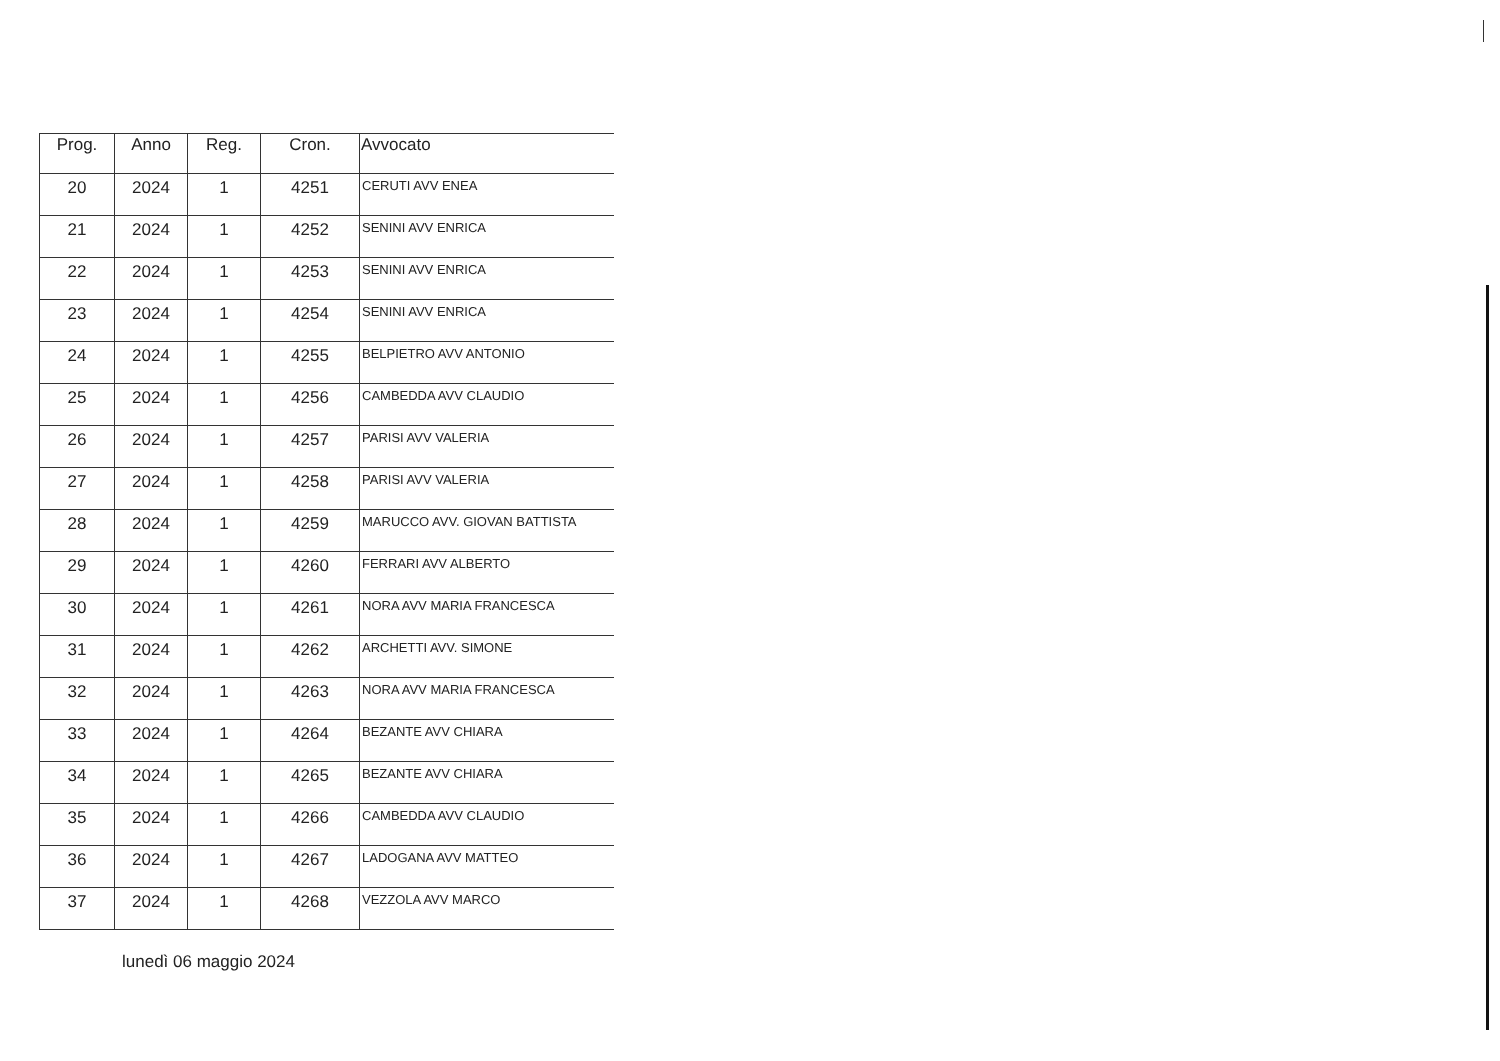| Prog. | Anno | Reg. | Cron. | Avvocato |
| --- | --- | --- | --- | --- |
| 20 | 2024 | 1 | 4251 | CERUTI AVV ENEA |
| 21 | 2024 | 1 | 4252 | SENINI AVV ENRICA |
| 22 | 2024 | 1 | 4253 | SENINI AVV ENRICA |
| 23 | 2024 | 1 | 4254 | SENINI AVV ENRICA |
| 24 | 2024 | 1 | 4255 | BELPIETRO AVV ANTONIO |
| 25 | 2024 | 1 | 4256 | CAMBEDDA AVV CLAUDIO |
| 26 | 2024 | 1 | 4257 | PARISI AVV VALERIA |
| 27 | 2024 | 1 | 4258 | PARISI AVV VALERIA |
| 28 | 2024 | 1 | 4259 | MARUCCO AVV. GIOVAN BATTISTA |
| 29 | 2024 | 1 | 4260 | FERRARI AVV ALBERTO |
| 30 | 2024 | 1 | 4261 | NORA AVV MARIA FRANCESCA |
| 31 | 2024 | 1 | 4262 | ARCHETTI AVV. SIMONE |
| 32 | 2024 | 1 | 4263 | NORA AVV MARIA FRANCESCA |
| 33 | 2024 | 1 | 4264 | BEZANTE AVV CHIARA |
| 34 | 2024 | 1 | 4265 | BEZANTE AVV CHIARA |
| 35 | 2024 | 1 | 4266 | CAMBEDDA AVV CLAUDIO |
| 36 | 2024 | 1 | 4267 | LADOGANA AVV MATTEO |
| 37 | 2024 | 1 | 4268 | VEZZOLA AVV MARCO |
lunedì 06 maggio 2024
--
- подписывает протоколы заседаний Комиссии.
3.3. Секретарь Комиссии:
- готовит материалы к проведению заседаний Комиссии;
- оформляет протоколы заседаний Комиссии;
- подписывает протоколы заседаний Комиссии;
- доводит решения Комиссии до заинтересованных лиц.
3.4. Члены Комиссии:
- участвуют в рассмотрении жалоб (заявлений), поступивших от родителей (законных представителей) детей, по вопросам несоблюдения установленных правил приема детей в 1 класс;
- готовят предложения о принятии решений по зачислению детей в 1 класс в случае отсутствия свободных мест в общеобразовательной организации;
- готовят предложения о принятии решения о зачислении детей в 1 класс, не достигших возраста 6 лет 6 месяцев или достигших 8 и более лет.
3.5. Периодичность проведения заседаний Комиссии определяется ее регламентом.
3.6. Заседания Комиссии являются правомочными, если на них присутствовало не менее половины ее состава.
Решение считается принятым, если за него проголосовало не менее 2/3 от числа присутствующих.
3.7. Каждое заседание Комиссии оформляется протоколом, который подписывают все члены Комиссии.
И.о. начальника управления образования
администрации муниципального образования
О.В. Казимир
* * *
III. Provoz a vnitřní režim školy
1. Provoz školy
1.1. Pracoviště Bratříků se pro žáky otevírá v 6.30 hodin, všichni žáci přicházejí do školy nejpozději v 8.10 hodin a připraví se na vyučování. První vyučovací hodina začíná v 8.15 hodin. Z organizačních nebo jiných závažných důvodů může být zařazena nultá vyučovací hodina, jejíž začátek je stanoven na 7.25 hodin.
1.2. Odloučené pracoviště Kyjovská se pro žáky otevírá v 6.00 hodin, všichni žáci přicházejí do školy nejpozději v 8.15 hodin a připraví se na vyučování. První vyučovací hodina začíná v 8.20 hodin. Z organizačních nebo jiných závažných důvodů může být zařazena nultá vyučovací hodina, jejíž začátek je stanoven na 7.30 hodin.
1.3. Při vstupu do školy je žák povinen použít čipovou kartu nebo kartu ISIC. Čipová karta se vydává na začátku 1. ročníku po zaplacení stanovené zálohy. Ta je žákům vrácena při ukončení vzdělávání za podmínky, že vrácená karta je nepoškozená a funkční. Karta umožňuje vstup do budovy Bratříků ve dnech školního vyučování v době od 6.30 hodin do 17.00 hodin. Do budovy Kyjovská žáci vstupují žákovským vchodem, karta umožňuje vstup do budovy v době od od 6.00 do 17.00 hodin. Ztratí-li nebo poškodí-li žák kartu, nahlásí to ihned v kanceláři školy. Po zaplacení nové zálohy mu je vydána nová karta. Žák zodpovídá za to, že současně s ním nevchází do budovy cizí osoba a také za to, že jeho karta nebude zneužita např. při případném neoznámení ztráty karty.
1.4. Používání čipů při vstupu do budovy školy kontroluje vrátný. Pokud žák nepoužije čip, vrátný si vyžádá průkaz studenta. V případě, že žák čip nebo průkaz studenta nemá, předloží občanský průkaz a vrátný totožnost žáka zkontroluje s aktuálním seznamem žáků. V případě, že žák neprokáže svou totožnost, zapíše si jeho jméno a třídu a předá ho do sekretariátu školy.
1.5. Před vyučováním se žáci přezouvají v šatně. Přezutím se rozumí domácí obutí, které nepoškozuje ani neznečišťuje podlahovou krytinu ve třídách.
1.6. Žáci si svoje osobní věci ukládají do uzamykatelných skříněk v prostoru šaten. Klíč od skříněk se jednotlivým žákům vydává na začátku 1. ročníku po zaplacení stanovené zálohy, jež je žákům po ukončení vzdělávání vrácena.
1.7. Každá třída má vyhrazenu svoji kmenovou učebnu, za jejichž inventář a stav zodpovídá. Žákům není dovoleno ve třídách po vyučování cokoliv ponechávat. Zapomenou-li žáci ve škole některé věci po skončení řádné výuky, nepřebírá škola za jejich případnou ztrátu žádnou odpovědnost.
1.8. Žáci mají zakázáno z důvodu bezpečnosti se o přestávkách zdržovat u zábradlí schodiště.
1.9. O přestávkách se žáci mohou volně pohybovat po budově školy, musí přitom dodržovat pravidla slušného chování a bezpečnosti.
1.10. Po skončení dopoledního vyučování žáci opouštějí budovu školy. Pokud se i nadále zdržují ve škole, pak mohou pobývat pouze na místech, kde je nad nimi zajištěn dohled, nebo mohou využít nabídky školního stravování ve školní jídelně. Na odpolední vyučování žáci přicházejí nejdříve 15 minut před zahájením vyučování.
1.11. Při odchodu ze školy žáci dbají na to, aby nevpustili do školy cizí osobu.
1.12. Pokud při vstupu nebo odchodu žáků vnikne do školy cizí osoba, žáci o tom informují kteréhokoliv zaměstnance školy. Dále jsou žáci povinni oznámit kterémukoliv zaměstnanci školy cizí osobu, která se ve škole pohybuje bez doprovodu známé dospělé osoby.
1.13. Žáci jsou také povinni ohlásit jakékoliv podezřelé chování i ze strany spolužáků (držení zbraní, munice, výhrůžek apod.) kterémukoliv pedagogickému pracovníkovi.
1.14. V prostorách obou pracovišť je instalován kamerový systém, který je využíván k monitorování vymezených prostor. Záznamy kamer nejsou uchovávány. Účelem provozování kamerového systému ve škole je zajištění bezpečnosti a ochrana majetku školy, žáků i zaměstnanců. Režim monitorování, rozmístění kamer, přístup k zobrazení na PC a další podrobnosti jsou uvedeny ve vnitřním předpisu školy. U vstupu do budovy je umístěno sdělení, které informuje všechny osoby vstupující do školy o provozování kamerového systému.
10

## The task
If a line in the material holds "přicházejí", copy it.

## Answer to this problem
1.1. Pracoviště Bratříků se pro žáky otevírá v 6.30 hodin, všichni žáci přicházejí do školy nejpozději v 8.10 hodin a připraví se na vyučování. První vyučovací hodina začíná v 8.15 hodin. Z organizačních nebo jiných závažných důvodů může být zařazena nultá vyučovací hodina, jejíž začátek je stanoven na 7.25 hodin.
1.2. Odloučené pracoviště Kyjovská se pro žáky otevírá v 6.00 hodin, všichni žáci přicházejí do školy nejpozději v 8.15 hodin a připraví se na vyučování. První vyučovací hodina začíná v 8.20 hodin. Z organizačních nebo jiných závažných důvodů může být zařazena nultá vyučovací hodina, jejíž začátek je stanoven na 7.30 hodin.
1.10. Po skončení dopoledního vyučování žáci opouštějí budovu školy. Pokud se i nadále zdržují ve škole, pak mohou pobývat pouze na místech, kde je nad nimi zajištěn dohled, nebo mohou využít nabídky školního stravování ve školní jídelně. Na odpolední vyučování žáci přicházejí nejdříve 15 minut před zahájením vyučování.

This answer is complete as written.